◆ WHAT THE TASK REQUIRES:
Your reply should reproduce each record precisely as written.

◆ RECORDS SHOWN:
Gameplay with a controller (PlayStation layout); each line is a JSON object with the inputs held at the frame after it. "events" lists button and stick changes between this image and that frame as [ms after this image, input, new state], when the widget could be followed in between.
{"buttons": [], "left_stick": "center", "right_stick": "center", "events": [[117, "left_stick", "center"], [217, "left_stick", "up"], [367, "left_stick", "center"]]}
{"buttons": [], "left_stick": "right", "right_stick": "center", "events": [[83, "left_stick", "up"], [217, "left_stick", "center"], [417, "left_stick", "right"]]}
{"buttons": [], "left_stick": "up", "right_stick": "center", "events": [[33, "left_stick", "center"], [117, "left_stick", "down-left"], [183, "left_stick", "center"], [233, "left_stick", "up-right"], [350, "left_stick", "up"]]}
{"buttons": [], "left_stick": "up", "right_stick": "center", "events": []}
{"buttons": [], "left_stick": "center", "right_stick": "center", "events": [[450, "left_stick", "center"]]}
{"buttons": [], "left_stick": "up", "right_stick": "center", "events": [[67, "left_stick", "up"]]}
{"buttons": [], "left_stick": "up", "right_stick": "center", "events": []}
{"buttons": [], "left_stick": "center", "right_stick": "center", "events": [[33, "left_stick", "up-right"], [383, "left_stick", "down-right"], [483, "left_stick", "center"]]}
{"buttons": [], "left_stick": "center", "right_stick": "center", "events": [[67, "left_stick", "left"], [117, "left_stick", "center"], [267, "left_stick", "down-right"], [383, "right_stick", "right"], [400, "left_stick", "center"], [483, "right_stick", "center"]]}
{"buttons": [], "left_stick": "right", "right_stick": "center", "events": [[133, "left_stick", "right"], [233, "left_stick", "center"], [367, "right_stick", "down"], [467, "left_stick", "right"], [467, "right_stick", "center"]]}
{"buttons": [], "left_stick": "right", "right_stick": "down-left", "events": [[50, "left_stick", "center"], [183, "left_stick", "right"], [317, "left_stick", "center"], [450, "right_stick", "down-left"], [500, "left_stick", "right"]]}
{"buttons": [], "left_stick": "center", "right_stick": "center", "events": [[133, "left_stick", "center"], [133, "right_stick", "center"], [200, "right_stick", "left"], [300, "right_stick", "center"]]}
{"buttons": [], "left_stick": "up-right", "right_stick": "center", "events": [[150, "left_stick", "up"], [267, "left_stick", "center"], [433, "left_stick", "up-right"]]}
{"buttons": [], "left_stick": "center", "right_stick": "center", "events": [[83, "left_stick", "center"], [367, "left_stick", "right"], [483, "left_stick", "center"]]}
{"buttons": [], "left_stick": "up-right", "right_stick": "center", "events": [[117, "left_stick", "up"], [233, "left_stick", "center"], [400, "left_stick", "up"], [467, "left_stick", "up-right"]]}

◆ YOUR SOLUTION:
Gameplay with a controller (PlayStation layout); each line is a JSON object with the inputs held at the frame after it. "events" lists button and stick changes between this image and that frame as [ms after this image, input, new state], when the widget could be followed in between.
{"buttons": [], "left_stick": "center", "right_stick": "center", "events": [[117, "left_stick", "center"], [217, "left_stick", "up"], [367, "left_stick", "center"]]}
{"buttons": [], "left_stick": "right", "right_stick": "center", "events": [[83, "left_stick", "up"], [217, "left_stick", "center"], [417, "left_stick", "right"]]}
{"buttons": [], "left_stick": "up", "right_stick": "center", "events": [[33, "left_stick", "center"], [117, "left_stick", "down-left"], [183, "left_stick", "center"], [233, "left_stick", "up-right"], [350, "left_stick", "up"]]}
{"buttons": [], "left_stick": "up", "right_stick": "center", "events": []}
{"buttons": [], "left_stick": "center", "right_stick": "center", "events": [[450, "left_stick", "center"]]}
{"buttons": [], "left_stick": "up", "right_stick": "center", "events": [[67, "left_stick", "up"]]}
{"buttons": [], "left_stick": "up", "right_stick": "center", "events": []}
{"buttons": [], "left_stick": "center", "right_stick": "center", "events": [[33, "left_stick", "up-right"], [383, "left_stick", "down-right"], [483, "left_stick", "center"]]}
{"buttons": [], "left_stick": "center", "right_stick": "center", "events": [[67, "left_stick", "left"], [117, "left_stick", "center"], [267, "left_stick", "down-right"], [383, "right_stick", "right"], [400, "left_stick", "center"], [483, "right_stick", "center"]]}
{"buttons": [], "left_stick": "right", "right_stick": "center", "events": [[133, "left_stick", "right"], [233, "left_stick", "center"], [367, "right_stick", "down"], [467, "left_stick", "right"], [467, "right_stick", "center"]]}
{"buttons": [], "left_stick": "right", "right_stick": "down-left", "events": [[50, "left_stick", "center"], [183, "left_stick", "right"], [317, "left_stick", "center"], [450, "right_stick", "down-left"], [500, "left_stick", "right"]]}
{"buttons": [], "left_stick": "center", "right_stick": "center", "events": [[133, "left_stick", "center"], [133, "right_stick", "center"], [200, "right_stick", "left"], [300, "right_stick", "center"]]}
{"buttons": [], "left_stick": "up-right", "right_stick": "center", "events": [[150, "left_stick", "up"], [267, "left_stick", "center"], [433, "left_stick", "up-right"]]}
{"buttons": [], "left_stick": "center", "right_stick": "center", "events": [[83, "left_stick", "center"], [367, "left_stick", "right"], [483, "left_stick", "center"]]}
{"buttons": [], "left_stick": "up-right", "right_stick": "center", "events": [[117, "left_stick", "up"], [233, "left_stick", "center"], [400, "left_stick", "up"], [467, "left_stick", "up-right"]]}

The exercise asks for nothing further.